*Activity 1*
Please summarize the postmastectomy radiotherapy abstract in two sentences.
*Activity 2*
Translate this sentence from the postmastectomy radiotherapy abstract into Spanish: "The BIG 02-98 trial randomized patients to receive adjuvant anthracycline with or without taxane chemotherapy."

Postmastectomy Radiotherapy in Women with T1–T2 Tumors and One to Three Positive Lymph Nodes : Analysis of the Breast International Group 02-98 Trial
Menée à partir des données d'un essai portant sur 684 patientes traitées par mastectomie pour un cancer du sein de stade T1 à T2 avec 1 à 3 ganglions atteints, cette étude évalue l'effet d'une radiothérapie adjuvante sur le risque de récidive locorégionale, la survie spécifique et la survie globale
Purpose : The purpose of the current study was to analyze the impact of postmastectomy radiation therapy (PMRT) for patients with T1-T2 tumors and 1-3 positive lymph nodes enrolled on the Breast International Group (BIG) 02-98 trial. Materials and Methods : The BIG 02-98 trial randomized patients to receive adjuvant anthracycline with or without taxane chemotherapy. Delivery of PMRT was non- randomized and performed according to institutional preferences. This current analysis was performed on participants with T1-T2 breast cancer and 1-3 positive lymph nodes who had undergone mastectomy and axillary nodal dissection. The primary objective of the present study was to examine the effect of PMRT on risk of locoregional recurrence (LRR), breast cancer specific survival (BCSS) and overall survival (OS). Results : We identified 684 patients who met the inclusion criteria and were included in the analysis, of whom 337 (49%) had received PMRT. At 10 years, LRR risk was 2.5% in the PMRT group and 6.5% in the no PMRT group (HR =0.29, 95% CI, 0.12 to 0.73; P=0.005). Lower LRR after PMRT was noted for patients randomized to receive adjuvant chemotherapy with no taxane (10-year LRR: 3.4% vs. 9.1%, P=0.02). No significant differences in BCSS (84.3% vs. 83.9%) or OS (81.7% vs 78.3%) were observed according to receipt of PMRT. Conclusion : Our analysis of the BIG 02-98 trial, shows excellent outcomes in women with T1-2 tumors and 1-3 positive lymph nodes found in axillary dissection. Although PMRT improved LRR in this cohort, however the number of events remained low at 10 years. In all groups, 10-year rates of LRR were relatively low, compared with historical studies. As such, the use of PMRT in women with 1-3 positive nodes, should be tailored to individual patient risks.

Data extracted from a collection:
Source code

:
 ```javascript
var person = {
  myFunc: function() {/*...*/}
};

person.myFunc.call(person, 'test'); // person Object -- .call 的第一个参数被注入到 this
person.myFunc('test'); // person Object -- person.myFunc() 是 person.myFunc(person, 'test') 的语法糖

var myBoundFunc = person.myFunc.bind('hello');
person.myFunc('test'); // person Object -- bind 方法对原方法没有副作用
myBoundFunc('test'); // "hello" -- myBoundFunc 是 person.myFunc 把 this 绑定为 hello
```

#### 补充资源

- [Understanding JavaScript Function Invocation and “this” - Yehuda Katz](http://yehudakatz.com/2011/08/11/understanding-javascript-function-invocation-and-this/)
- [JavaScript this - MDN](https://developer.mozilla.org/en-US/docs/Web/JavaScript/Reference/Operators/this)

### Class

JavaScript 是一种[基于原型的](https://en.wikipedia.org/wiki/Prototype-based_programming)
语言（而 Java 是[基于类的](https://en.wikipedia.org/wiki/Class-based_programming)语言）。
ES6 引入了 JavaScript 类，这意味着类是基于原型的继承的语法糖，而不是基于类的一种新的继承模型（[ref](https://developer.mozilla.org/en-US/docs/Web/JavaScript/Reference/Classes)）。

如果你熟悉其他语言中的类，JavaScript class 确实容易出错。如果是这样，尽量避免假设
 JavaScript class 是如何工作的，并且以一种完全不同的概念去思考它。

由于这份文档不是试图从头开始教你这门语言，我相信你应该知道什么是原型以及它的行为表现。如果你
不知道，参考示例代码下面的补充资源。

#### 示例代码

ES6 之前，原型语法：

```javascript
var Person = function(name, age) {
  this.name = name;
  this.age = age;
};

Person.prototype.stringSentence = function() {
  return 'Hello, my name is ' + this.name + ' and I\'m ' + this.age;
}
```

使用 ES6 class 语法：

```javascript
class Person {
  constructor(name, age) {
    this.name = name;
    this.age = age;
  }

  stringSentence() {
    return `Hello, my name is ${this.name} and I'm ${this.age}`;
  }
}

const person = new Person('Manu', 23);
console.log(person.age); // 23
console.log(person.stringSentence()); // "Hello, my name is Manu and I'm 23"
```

*Answer section 1*
This analysis of the BIG 02-98 trial looked at 684 women with T1–T2 breast cancer and 1–3 positive lymph nodes who had undergone mastectomy and axillary nodal dissection, 337 of whom received postmastectomy radiation therapy. At 10 years, radiotherapy lowered locoregional recurrence (2.5% vs. 6.5%) without significant differences in breast cancer specific or overall survival, so its use should be tailored to individual patient risks.

*Answer section 2*
El ensayo BIG 02-98 asignó aleatoriamente a las pacientes a recibir quimioterapia adyuvante con antraciclina, con o sin taxano.